De coûteuses turbulences

Un livre montre à quel point l’acquisition d’avions de combat est sujette aux pannes et à la corruption depuis les années 1960.

Sepp Moser, le plus célèbre journaliste d’aviation en Suisse, a écrit son livre pour la campagne de votation. Mais son ouvrage est paru trop tard pour jouer un rôle dans celle-ci. Toutefois, grâce au résultat du dimanche 27 septembre, que l’armée ne doit qu’à la chance, son ouvrage est encore plus d’actualité. Il fournit de nombreux arguments pour justifier l’intérêt d’examiner de près l’achat d’avions de combat ainsi que leur vente.

L’auteur décrit la procédure pour l’acquisition de nouveaux avions comme étant d’un « manque total de transparence » – en réaction au rejet du Gripen à cause d’une « transparence totale ». Cette fois, « les résultats des essais de type sont restés top secret ». Et donc « la population a dû approuver un budget de 6 milliards de francs sans savoir à quoi servirait l’argent ». Moser en conclut que de telles votations livrent des résultats douteux.

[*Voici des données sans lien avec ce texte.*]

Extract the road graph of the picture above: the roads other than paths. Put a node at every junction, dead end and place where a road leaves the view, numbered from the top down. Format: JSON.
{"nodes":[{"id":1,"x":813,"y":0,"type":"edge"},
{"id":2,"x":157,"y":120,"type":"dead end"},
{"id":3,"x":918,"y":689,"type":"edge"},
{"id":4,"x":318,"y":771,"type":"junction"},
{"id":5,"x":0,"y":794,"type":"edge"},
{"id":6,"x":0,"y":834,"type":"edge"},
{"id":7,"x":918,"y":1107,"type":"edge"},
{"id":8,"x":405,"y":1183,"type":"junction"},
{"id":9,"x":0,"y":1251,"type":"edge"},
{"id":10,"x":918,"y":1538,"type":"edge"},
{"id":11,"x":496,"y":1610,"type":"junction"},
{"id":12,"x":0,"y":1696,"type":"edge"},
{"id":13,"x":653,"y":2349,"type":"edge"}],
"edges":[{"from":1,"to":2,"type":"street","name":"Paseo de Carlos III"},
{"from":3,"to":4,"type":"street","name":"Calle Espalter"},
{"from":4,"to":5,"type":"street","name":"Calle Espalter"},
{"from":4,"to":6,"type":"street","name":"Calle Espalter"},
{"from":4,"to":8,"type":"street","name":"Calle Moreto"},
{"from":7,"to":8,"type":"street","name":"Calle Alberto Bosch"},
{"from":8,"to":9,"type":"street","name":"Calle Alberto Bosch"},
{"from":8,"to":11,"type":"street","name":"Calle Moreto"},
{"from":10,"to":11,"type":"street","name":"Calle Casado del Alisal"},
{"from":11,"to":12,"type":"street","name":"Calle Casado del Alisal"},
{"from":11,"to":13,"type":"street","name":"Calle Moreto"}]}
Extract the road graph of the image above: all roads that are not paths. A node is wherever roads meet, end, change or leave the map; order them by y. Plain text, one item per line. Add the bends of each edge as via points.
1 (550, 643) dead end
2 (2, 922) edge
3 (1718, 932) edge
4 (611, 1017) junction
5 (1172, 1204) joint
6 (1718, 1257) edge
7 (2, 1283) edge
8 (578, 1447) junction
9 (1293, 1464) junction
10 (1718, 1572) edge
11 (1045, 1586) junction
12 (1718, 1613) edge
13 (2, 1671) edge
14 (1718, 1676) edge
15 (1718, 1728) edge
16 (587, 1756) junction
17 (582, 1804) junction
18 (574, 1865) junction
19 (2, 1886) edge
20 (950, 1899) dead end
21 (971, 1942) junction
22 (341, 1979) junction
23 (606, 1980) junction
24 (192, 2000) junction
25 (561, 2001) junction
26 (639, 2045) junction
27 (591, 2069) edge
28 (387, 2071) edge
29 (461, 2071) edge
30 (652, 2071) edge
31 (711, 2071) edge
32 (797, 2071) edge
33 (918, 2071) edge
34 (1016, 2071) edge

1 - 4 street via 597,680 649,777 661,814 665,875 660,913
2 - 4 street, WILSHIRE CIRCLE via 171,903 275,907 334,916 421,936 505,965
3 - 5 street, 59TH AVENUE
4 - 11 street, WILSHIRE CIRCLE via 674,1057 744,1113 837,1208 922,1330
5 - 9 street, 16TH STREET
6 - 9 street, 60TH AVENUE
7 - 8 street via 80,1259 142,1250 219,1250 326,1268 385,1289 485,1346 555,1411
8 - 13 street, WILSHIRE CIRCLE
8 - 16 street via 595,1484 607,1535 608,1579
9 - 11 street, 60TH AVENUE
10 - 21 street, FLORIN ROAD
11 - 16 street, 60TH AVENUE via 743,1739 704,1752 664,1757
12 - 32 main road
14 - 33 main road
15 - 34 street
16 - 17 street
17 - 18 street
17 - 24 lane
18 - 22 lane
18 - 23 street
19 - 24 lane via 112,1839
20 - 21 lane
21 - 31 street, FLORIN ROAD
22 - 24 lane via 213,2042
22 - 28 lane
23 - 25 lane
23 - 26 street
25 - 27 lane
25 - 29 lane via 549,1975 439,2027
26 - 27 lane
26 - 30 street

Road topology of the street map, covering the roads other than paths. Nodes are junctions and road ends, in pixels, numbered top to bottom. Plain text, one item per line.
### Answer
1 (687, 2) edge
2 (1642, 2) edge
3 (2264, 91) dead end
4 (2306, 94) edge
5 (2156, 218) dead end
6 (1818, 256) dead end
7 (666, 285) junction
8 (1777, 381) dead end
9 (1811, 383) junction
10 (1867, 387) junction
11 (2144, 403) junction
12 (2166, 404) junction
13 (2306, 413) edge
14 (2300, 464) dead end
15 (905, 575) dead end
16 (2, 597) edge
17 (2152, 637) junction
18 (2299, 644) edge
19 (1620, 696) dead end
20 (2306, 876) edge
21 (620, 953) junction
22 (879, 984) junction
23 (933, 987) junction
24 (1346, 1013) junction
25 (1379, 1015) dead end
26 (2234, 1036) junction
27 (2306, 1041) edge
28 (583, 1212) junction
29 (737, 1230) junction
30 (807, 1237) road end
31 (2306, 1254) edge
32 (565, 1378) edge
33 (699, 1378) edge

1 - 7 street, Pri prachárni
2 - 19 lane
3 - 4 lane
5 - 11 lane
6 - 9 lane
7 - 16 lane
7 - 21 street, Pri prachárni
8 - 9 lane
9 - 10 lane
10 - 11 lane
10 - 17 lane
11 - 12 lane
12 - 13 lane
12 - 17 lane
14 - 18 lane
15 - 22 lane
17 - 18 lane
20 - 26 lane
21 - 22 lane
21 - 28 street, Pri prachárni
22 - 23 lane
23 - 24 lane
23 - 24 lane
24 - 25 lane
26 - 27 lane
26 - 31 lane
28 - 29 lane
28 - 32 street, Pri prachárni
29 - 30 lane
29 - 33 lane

Big Brother et Moulin Rouge
Moser, qui a déjà publié un livre sur les avions de combat en 1973, n’a rien de flatteur à dire sur les quatre constructeurs. Sous le titre « Big Brother est prêt à décoller », il décrit le contrôle des États-Unis sur l’utilisation de leurs produits. Moser note à propos du F-35 : « C’est le premier avion de ce type à posséder une liaison de données permanente vers les États-Unis. L’entièreté des données et des processus importants sont enregistrés et stockés. Ainsi, après chaque vol, les techniciens savent exactement si quelque chose doit être réparé ou ajusté. Cette technologie est positive pour les opérations quotidiennes – mais si les Américains coupent la liaison de données, l’avion n’est qu’à moitié opérationnel ».

Dans le cas du F/A-18E/F, le même principe s’applique, bien que sous une forme plus limitée. Moser a déclaré à propos des F/A-18CD d’aujourd’hui : « Lors des révisions dans les ateliers de la société Ruag à Emmen, des superviseurs américains sont sur les lieux. Ils démontent les composants sensibles de l’électronique servant au combat aérien, les amènent aux États-Unis pour révision, puis les réinstallent et les scellent. Il ajoute une phrase explosive : « La fonction de ces appareils n’est pas connue en détail des spécialistes suisses. » Vous avez dit souveraineté aérienne ?

Moser se montre certes moins méfiant à l’égard des deux autres fournisseurs. Mais eux non plus ne sont pas des héros dans le livre. Par exemple, l’Eurofighter est évoqué dans le chapitre sur la corruption en Autriche. Et l’entreprise française Dassault est présentée comme le fabricant qui, historiquement, s’est immiscé le plus fortement dans les processus d’achat suisses, même lorsque le produit était médiocre, comme l’avion de combat Milan (env. 1970). « Des hommes politiques et des journalistes ont été invités à participer à des ‘missions d’enquête’ en France qui comprenaient des entrées coûteuses au Moulin Rouge. » Le dernier chapitre est particulièrement intéressant. Le spécialiste s’y demande si l’achat de « nouveaux avions de combat au sens moderne » a du sens. Il fait référence aux ÉtatsUnis, où les avions volent souvent sans pilotes. « Cette question n’est pas encore entrée dans le débat politique ».

Pilatus et Ikea
L’autre grand thème du livre est celui des avions Pilatus. Les titres sont ambigus : « Les avions d’entraînement ont du mordant » ou « Des affaires explosives ».Moser y raconte également sa propre expérience. Par exemple, lorsqu’il a révélé dans le Tagesanzeiger du 22 août 1969 l’utilisation de Pilatus-porter dans la guerre du Vietnam, qui a conduit à une interdiction temporaire d’exportation par le Conseil fédéral. Mais il se moque aussi du relâchement ultérieur de l’interdiction. Moser utilise l’exemple d’une armoire Ikea pour illustrer la définition de la loi sur le contrôle des biens concernant les avions d’entraînement qui ne sont pas « préparés pour un armement ultérieur » : «Tant que les ferrures et les vis ne sont pas incluses, l’avion ne peut pas être assemblé ».

Les expériences de Moser et ses descriptions pleines d’esprit font de son livre une lecture instructive et divertissante.